CAIDe Lab researcher Brittany Shoots-Reinhard joins Distracted Driving Task Force

October 9, 2018

CAIDe Lab researcher Brittany Shoots-Reinhard joins Distracted Driving Task Force

A cellphone with a cracked screen sits on a car seat

Most know driving distracted is bad, right?

So why do people still do it? That’s up to Brittany Shoots-Reinhard, a research associate in the Cognition and Affect in Decision Making (CAIDe) Lab housed in the Department of Psychology, to figure out.

Shoots-Reinhard recently joined the Distracted Driving Task Force, a collaborative initiative spearheaded by the Ohio Department of Transportation and the Ohio Department of Public Safety. The task force leans on expertise from a variety of resources, including law enforcement, insurance companies and educators, and its purpose is to give recommendations on how to curb distracted driving to Ohio’s upcoming gubernatorial administration.

Shoots-Reinhard has a PhD in social psychology from Ohio State, and her research revolves around risk communication, decision making, motivation and persuasion. Her research, she says, allows her to apply basic science methodologies to real issues, and the populace’s motivations and perceptions regarding distracted driving falls right in line with her academic inquiries.

“Rather than just studying how people make decisions in hypothetical scenarios, we might give graphic warning labels to smokers to see how they react or study why people drive distracted despite knowing the risks,” Shoots-Reinhard said. “So that’s the approach the lab takes — basic science plus applied to make sure what we’re doing actually matters for the real world.”

Shoots-Reinhard, along with Arts and Sciences Distinguished Professor and CAIDe Lab Director Ellen Peters, conducted a study that broke down distracted driving behavior and statistics. In a pair of surveys that sampled over 1,000 drivers, 66.5 percent indicated they used their phones while their car was in motion at least some of the time. When asked about the specific kind of phone usage participants engaged in while driving, they indicated they adjusted music on 47 percent of trips; adjusted GPS, 25 percent; talked on their phone, 13 percent; read texts, 12 percent; sent texts, 8 percent; and watched movies, 3 percent.

Bar graph: cell phone activity while driving

Though audio in the form of music and podcasts is the most prevalent form of distracted driving, it is not necessarily the most dangerous. The worst instance of distraction, Shoots-Reinhard says, is when drivers’ hands, eyes and minds are disengaged from driving.

“So, texting is particularly bad because it takes your eyes, your hands and your mind off driving,” she said. “Eating is another example.”

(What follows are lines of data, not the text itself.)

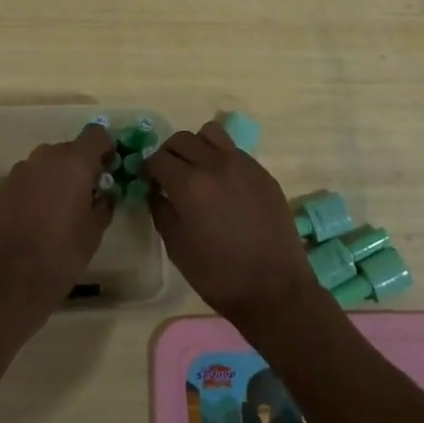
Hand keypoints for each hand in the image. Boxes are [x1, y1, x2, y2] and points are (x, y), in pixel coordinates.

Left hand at [0, 124, 115, 338]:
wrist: (9, 278)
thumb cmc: (61, 254)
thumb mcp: (94, 231)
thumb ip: (103, 204)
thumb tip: (104, 194)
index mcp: (74, 161)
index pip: (97, 135)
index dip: (106, 149)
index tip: (109, 171)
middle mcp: (47, 155)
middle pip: (71, 149)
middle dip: (81, 166)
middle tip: (87, 195)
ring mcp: (22, 168)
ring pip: (48, 163)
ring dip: (58, 177)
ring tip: (61, 209)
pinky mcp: (4, 185)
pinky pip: (30, 177)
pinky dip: (39, 188)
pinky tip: (39, 216)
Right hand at [145, 120, 325, 328]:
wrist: (274, 288)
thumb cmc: (219, 275)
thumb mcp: (177, 247)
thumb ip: (161, 211)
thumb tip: (156, 191)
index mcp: (189, 184)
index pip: (158, 158)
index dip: (149, 169)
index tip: (149, 181)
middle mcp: (214, 164)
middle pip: (182, 139)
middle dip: (169, 153)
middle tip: (169, 174)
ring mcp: (242, 164)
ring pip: (210, 134)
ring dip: (197, 146)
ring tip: (198, 169)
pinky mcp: (262, 171)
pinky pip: (234, 150)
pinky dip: (221, 157)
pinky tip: (224, 184)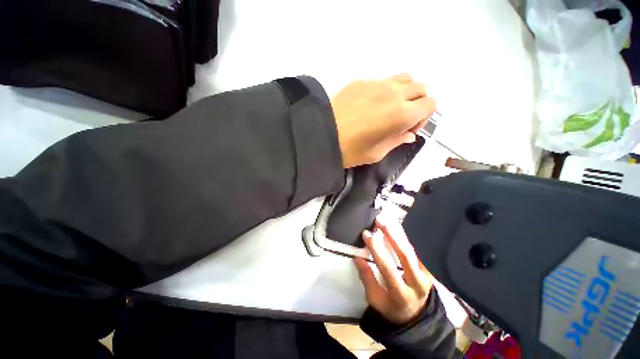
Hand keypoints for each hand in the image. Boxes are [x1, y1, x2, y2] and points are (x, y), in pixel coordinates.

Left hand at [331, 74, 435, 167]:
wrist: (321, 135)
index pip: (431, 104)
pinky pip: (382, 80)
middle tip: (399, 118)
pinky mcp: (361, 81)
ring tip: (388, 107)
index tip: (407, 128)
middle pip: (420, 88)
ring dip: (403, 91)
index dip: (423, 117)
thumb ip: (397, 141)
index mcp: (402, 114)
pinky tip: (369, 104)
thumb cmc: (350, 150)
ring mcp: (377, 83)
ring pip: (404, 78)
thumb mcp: (377, 153)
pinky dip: (384, 89)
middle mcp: (394, 93)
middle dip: (416, 103)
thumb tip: (409, 134)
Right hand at [354, 215, 432, 324]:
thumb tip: (358, 257)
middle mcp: (417, 284)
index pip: (388, 269)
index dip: (376, 250)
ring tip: (386, 221)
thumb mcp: (375, 299)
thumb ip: (367, 279)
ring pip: (411, 250)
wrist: (415, 315)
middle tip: (379, 221)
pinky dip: (403, 237)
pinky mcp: (426, 269)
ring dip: (398, 233)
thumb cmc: (391, 307)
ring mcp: (425, 275)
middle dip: (391, 236)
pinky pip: (413, 250)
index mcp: (401, 295)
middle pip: (405, 256)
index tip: (367, 235)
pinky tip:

The study determined that distracted drivers tend to reject or underestimate distracted driving risks, be overconfident in their ability to drive distracted, think driving distracted is OK because they overestimate how many other drivers are distracted, and have positive attitudes about their phones.

But a key discovery the study made was that people who drive distracted are less likely to be receptive toward messaging that attempts to curb distracted driving.

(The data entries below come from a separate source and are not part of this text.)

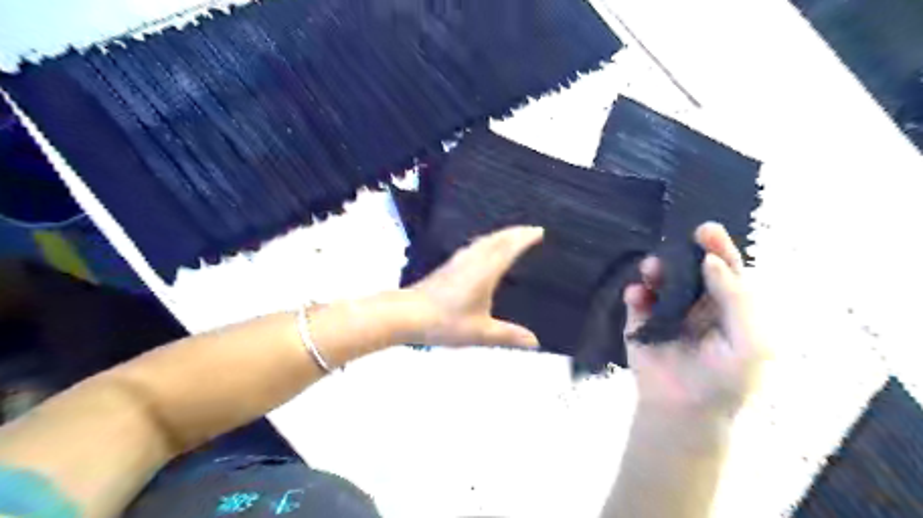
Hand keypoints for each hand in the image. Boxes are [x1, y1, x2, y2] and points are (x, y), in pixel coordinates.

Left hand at [402, 227, 541, 347]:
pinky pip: (474, 246)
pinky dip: (487, 242)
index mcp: (485, 271)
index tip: (539, 230)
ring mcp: (458, 261)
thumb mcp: (480, 332)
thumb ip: (508, 336)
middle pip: (497, 239)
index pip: (509, 248)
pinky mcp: (448, 266)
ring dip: (501, 234)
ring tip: (511, 236)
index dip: (525, 238)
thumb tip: (535, 342)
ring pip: (484, 240)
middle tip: (531, 229)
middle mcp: (473, 260)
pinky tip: (482, 250)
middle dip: (516, 232)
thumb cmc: (446, 322)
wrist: (407, 314)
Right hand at [627, 223, 763, 416]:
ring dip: (656, 269)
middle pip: (691, 268)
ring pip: (661, 279)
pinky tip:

“We found that predicted how much support people felt about different types of mitigation strategies,” Shoots-Reinhard said. “There’s differences in what people find more or less acceptable, but the people that drive distracted are more likely to have less-positive attitudes toward these things across the board.

People like to be in control,” she continued. “People think things they’re in control of or are familiar with are less scary. A phone is not that scary, and we’re so used to driving. We’re all a little bit overconfident about driving and maybe too familiar with it. So, we drive the same paths every day, and it just doesn’t seem like a very risky thing.”

Many agencies and companies disseminate messaging that tries to mitigate distracted driving. Some of that messaging, however, could be less effective than others. One of Shoots-Reinhard’s goals is to determine what kind of messaging is most impactful and what kind of messaging is met with resistance.

“We know from public health and persuasion literatures that these things can backfire,” Shoots-Reinhard said, pointing to an example of messaging in which a government agency posted signs informing tourists about petrified wood being taken from a national park. “But what they’d actually done is they communicated a norm to people that, ‘Hey, everybody else is stealing petrified wood.’” … It’s important to really be careful and use all of the literature that’s been done, all of the past research across a variety of areas to figure out what kinds of messages will have the best impacts.”